▶ **TASK STATEMENT**: Reproduce exactly, with no other output, every line of the data below from the line containing "6. Jaga mangkuk" to the end, inclusive.

▶ **EXERCISE DATA**:
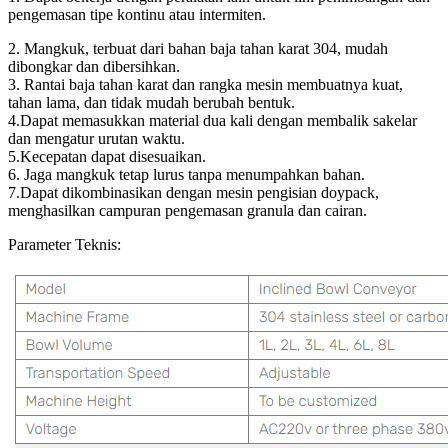
pengemasan tipe kontinu atau intermiten.
2. Mangkuk, terbuat dari bahan baja tahan karat 304, mudah
dibongkar dan dibersihkan.
3. Rantai baja tahan karat dan rangka mesin membuatnya kuat,
tahan lama, dan tidak mudah berubah bentuk.
4.Dapat memasukkan material dua kali dengan membalik sakelar
dan mengatur urutan waktu.
5.Kecepatan dapat disesuaikan.
6. Jaga mangkuk tetap lurus tanpa menumpahkan bahan.
7.Dapat dikombinasikan dengan mesin pengisian doypack,
menghasilkan campuran pengemasan granula dan cairan.
Parameter Teknis:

▶ **RESPONSE**:
6. Jaga mangkuk tetap lurus tanpa menumpahkan bahan.
7.Dapat dikombinasikan dengan mesin pengisian doypack,
menghasilkan campuran pengemasan granula dan cairan.
Parameter Teknis:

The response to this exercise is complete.